MCMC On Poisson Lognormal Model

Lecaillou · May 30, 2019, 7:13pm

Hi all,

I am trying to compute the posterior p(z|x) for this very simple model, and for some reason I do not understand what I am doing wrong (I am discovering this package). Generating data from this model seems to be working, MCMC sampling won’t work.

Here is my model:

def pyro_mdl(data):
#     with pyro.plate('data', len(data)):
    cell_type = pyro.sample('cell_type', dist.Categorical(dataset.probas))
    z = pyro.sample('z', pyro.distributions.MultivariateNormal(dataset.mus[cell_type], 
                                                               dataset.sigmas[cell_type]))
    exp_z = z.exp()
    x = pyro.sample('x', pyro.distributions.Poisson(rate=exp_z), obs=data)
    return x

The parameters have already been fitted (I am mostly interested in MCMC right now). When I try to perform MCMC using:

kernel = HMC(pyro_mdl, adapt_step_size=True, jit_compile=True, )
mcmc_run = MCMC(kernel, num_samples=500, warmup_steps=300).run(data=x)

I get the following error! “TypeError: only integer tensors of a single element can be converted to an index”

Do you have an idea what I have been doing wrong?

neerajprad · June 1, 2019, 1:52am

Could you paste the full stack trace? Also, note that HMC requires continuous parameters in the model, and will therefore try to integrate over all possible values in cell_type.

Lecaillou · July 5, 2019, 11:13pm

Hey @neerajprad

I am so sorry to dig up this thread. I think (or at least I thought) that everything worked fine with my MCMC protocol, but I am not so sure anymore. Let me show you:

# global parameters

# mus: tensor (n_components, n_latent) ==> constant
# sigmas: tensor (n_components, n_latent, n_latent)  ==> constant
# probas: tensor (n_components) ==> constant

def compute_rate(a_mat: torch.Tensor, b: torch.Tensor, z: torch.Tensor):
    n_latent = a_mat.shape[1]
    rate = (a_mat @ z.reshape(-1, n_latent, 1) + b.reshape(-1, 1)).squeeze()
    rate = torch.clamp(rate.exp(), max=1e5)
    return rate

@config_enumerate(default="sequential")
def pyro_mdl(data: torch.Tensor):
    n_batch = data.shape[0]    
    with pyro.plate("data", n_batch):
        cell_type = pyro.sample("cell_type", dist.Categorical(dataset.probas))
        print(cell_type)
        z = pyro.sample(
            "z",
            dist.MultivariateNormal(
                mus[cell_type], covariance_matrix=sigmas[cell_type]
            ),
        )
        rate = compute_rate(dataset.a_mat, dataset.b, z)
        pyro.sample("x", dist.Poisson(rate=rate).to_event(1), obs=data)

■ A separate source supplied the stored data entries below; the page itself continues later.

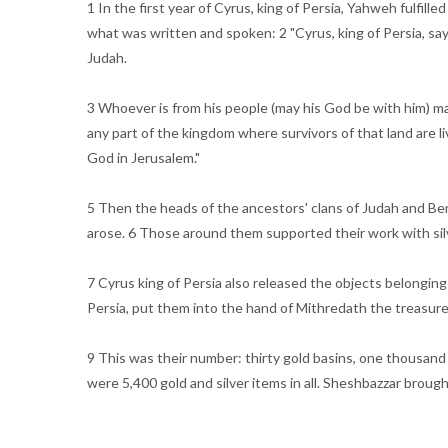
1 In the first year of Cyrus, king of Persia, Yahweh fulfil
what was written and spoken: 2 "Cyrus, king of Persia, sa
Judah.
3 Whoever is from his people (may his God be with him) may
any part of the kingdom where survivors of that land are li
God in Jerusalem."
5 Then the heads of the ancestors' clans of Judah and Ben
arose. 6 Those around them supported their work with silve
7 Cyrus king of Persia also released the objects belongi
Persia, put them into the hand of Mithredath the treasure
9 This was their number: thirty gold basins, one thousand 
were 5,400 gold and silver items in all. Sheshbazzar broug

Here is associated trace, for n_batch=10, n_latent=3

 Trace Shapes:        
  Param Sites:        
 Sample Sites:        
     data dist    |   
         value 10 |   
      log_prob    |   
cell_type dist 10 |   
         value 10 |   
      log_prob 10 |   
        z dist 10 |  3
         value 10 |  3
      log_prob 10 |   
        x dist 10 | 50
         value 10 | 50
      log_prob 10 |

Based on that, I perform MCMC sampling using NUTS or HMC, displayed values of cell_type are always the same (after printing)! Isn’t this worrisome? I expect the categorical variable to take all possible values in the MCMC inference right?

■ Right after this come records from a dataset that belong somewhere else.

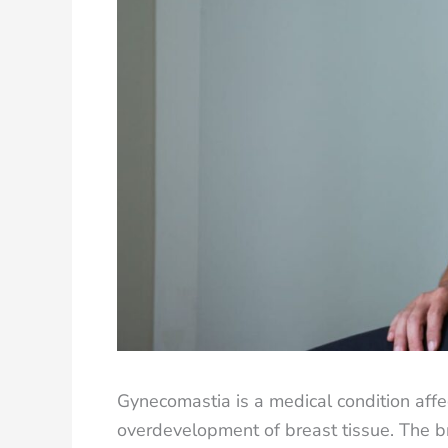
Gynecomastia is a medical condition affe
overdevelopment of breast tissue. The b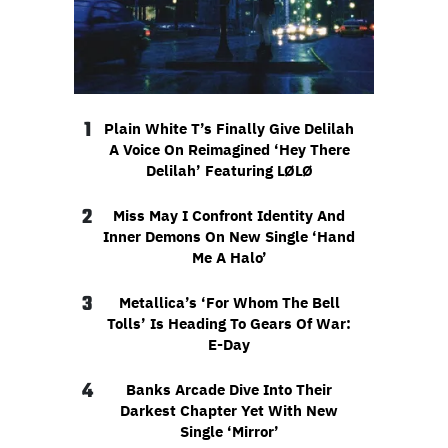
1
Plain White T’s Finally Give Delilah
A Voice On Reimagined ‘Hey There
Delilah’ Featuring LØLØ
2
Miss May I Confront Identity And
Inner Demons On New Single ‘Hand
Me A Halo’
3
Metallica’s ‘For Whom The Bell
Tolls’ Is Heading To Gears Of War:
E-Day
4
Banks Arcade Dive Into Their
Darkest Chapter Yet With New
Single ‘Mirror’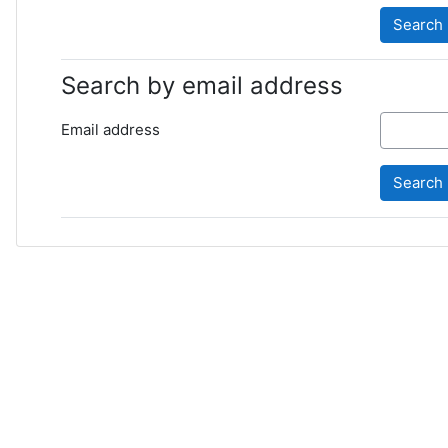
Search by email address
Email address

Have you an idea what I did wrong?

Can I explicitly tell pyro that it should integrate over these values?

neerajprad · July 11, 2019, 8:23pm

A few points:

You shouldn’t have to annotate your model with @config_enumerate(default="sequential") for MCMC, default sites will be enumerated over in parallel, by default.
That’s the reason why you find cell_type to have the same value because it is basically enumerating over in parallel all possible values that Categorical could take (remember, config_enumerate has no effect) and aggregating over these to compute the potential energy.

You might find the tensor shapes tutorial handy if you would like to get into more details on tensor shapes with parallel enumeration.